▶ The data:
[Start of Attachment]
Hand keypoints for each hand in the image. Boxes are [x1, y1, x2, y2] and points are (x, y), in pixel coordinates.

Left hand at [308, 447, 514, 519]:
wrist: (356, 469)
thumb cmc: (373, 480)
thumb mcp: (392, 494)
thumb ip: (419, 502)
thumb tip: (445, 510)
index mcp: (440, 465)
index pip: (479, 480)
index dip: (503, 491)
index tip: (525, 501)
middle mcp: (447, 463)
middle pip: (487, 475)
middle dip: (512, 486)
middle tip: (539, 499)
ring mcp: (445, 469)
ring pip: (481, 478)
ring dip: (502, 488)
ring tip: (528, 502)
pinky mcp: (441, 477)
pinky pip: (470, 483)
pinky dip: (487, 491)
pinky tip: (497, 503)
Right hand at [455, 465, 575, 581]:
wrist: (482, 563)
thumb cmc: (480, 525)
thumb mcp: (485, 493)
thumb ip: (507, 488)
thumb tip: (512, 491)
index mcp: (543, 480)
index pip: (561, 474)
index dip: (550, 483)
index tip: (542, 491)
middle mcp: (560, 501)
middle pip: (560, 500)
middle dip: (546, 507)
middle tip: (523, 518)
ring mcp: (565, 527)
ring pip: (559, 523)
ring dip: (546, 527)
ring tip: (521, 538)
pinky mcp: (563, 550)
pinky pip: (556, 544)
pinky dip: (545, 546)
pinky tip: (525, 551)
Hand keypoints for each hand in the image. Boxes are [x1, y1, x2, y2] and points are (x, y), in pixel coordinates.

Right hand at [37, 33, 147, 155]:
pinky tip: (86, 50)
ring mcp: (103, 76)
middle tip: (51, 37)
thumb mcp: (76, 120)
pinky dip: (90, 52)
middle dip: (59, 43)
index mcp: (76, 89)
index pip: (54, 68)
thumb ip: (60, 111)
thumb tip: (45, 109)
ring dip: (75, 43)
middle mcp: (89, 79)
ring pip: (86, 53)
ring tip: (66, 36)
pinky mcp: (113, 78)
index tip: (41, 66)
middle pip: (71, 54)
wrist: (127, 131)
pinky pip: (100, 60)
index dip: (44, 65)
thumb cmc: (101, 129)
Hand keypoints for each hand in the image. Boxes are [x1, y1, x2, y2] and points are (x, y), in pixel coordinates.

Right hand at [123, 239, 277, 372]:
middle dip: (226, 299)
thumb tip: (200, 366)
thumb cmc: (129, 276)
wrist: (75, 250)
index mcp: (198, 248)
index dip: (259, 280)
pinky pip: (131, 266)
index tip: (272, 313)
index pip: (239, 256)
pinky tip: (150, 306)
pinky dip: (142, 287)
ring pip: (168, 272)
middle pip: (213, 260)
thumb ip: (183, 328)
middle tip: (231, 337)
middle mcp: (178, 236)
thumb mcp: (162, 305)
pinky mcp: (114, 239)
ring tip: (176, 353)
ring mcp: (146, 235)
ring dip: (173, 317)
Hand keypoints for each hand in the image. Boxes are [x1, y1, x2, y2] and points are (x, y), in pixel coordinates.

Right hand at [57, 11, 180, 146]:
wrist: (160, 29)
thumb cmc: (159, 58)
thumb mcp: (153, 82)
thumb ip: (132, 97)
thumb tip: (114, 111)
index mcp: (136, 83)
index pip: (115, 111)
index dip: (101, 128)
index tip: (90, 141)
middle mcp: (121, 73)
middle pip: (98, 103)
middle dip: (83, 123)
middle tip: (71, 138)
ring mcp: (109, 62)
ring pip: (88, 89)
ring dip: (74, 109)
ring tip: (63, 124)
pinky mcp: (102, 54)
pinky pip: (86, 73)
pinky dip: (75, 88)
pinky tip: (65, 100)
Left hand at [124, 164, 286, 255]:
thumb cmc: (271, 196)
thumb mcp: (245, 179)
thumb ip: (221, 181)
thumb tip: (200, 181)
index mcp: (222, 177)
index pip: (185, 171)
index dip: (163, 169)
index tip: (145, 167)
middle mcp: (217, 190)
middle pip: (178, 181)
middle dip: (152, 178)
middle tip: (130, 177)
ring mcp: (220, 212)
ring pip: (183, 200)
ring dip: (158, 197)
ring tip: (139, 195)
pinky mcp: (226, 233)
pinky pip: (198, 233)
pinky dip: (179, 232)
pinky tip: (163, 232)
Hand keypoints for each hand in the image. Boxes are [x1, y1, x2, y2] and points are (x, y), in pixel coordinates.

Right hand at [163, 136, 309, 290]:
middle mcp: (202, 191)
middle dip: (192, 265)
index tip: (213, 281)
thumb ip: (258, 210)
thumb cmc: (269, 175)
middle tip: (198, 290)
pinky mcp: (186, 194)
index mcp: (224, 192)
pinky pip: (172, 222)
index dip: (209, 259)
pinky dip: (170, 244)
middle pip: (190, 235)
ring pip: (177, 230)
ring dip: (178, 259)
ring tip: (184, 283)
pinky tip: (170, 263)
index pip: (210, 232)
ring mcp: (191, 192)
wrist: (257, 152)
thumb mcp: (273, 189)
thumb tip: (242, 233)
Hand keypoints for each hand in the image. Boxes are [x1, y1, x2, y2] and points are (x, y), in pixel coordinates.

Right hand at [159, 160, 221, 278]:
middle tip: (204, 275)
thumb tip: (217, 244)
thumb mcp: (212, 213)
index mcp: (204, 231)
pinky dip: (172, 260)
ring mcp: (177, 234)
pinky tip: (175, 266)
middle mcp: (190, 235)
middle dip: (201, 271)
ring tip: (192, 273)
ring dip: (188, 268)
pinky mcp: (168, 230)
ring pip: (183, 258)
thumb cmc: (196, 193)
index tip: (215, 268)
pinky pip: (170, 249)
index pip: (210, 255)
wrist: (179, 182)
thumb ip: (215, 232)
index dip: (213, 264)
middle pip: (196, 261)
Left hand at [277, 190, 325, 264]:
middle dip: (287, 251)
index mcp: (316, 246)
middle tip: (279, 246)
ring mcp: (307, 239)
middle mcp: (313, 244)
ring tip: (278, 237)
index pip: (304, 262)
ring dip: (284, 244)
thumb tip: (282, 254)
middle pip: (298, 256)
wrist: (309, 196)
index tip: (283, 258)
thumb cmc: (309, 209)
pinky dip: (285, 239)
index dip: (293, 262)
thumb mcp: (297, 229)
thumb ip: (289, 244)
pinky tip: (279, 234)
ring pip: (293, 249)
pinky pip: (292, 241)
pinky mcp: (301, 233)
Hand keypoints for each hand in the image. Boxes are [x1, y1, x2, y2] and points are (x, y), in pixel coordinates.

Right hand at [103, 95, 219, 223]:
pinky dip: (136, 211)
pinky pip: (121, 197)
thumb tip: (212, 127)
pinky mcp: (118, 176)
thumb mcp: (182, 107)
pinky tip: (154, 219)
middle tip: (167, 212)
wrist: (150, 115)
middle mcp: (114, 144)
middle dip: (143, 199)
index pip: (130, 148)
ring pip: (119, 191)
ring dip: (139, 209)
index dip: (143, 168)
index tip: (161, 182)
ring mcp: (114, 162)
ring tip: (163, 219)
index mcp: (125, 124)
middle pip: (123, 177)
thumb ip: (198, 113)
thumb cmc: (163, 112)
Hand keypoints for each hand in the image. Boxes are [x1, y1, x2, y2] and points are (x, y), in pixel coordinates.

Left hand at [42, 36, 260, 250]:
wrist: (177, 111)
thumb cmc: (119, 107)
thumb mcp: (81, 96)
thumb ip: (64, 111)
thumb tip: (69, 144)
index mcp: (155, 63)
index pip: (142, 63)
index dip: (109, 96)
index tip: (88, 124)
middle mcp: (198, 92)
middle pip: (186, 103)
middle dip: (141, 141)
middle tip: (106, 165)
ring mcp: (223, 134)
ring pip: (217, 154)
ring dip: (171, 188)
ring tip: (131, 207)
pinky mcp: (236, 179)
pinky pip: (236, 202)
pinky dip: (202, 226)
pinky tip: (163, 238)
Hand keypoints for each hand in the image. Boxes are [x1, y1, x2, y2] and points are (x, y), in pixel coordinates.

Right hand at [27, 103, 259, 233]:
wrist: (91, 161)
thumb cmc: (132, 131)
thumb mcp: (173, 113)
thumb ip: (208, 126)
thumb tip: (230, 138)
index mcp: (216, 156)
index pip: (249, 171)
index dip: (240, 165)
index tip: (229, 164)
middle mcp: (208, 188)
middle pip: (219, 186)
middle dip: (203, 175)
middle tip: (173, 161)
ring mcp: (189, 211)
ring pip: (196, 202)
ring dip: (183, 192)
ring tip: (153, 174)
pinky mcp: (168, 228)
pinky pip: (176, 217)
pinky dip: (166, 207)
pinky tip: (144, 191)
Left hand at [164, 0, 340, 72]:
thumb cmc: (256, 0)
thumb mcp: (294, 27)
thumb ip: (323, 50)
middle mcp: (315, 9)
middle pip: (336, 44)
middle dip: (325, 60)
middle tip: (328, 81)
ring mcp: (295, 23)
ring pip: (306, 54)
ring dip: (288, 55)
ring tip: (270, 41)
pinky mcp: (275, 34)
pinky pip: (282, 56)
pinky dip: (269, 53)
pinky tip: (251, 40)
[End of Attachment]
▶ Task requirements: Write out once more the lines above beginning at the line with "index tip: (161, 182)"; continue through the final line and stop there.

▶ Response:
index tip: (161, 182)
ring mcp: (114, 162)
ring tip: (163, 219)
index mcp: (125, 124)
middle pip: (123, 177)
thumb ip: (198, 113)
thumb cmc: (163, 112)
Hand keypoints for each hand in the image. Boxes are [x1, y1, x2, y2] and points are (x, y), in pixel coordinates.

Left hand at [42, 36, 260, 250]:
wrist: (177, 111)
thumb cmc: (119, 107)
thumb mcp: (81, 96)
thumb ip: (64, 111)
thumb tip: (69, 144)
index mcp: (155, 63)
index pip: (142, 63)
index dip: (109, 96)
index tip: (88, 124)
middle mcp: (198, 92)
middle pip: (186, 103)
middle dip: (141, 141)
middle tip: (106, 165)
ring mcp: (223, 134)
ring pip: (217, 154)
ring dip: (171, 188)
ring tip: (131, 207)
pinky mcp: (236, 179)
pinky pip: (236, 202)
pinky dip: (202, 226)
pinky tip: (163, 238)
Hand keypoints for each hand in the image. Boxes are [x1, y1, x2, y2] and points are (x, y), in pixel coordinates.

Right hand at [27, 103, 259, 233]:
wrist: (91, 161)
thumb cmc: (132, 131)
thumb mcp: (173, 113)
thumb ip: (208, 126)
thumb tip: (230, 138)
index mcp: (216, 156)
index pip: (249, 171)
index dip: (240, 165)
index tip: (229, 164)
middle mcp: (208, 188)
middle pip: (219, 186)
middle dip: (203, 175)
middle tip: (173, 161)
ring mcp: (189, 211)
ring pip: (196, 202)
ring dip: (183, 192)
ring tip: (153, 174)
pinky mcp: (168, 228)
pinky pip: (176, 217)
pinky dip: (166, 207)
pinky tip: (144, 191)
Left hand at [164, 0, 340, 72]:
thumb cmc: (256, 0)
thumb mcp: (294, 27)
thumb ip: (323, 50)
middle mcp: (315, 9)
middle pip: (336, 44)
middle dip: (325, 60)
middle tip: (328, 81)
ring mcp: (295, 23)
ring pip: (306, 54)
ring dip: (288, 55)
ring tip: (270, 41)
pinky mcp: (275, 34)
pinky pip: (282, 56)
pinky dip: (269, 53)
pinky tip: (251, 40)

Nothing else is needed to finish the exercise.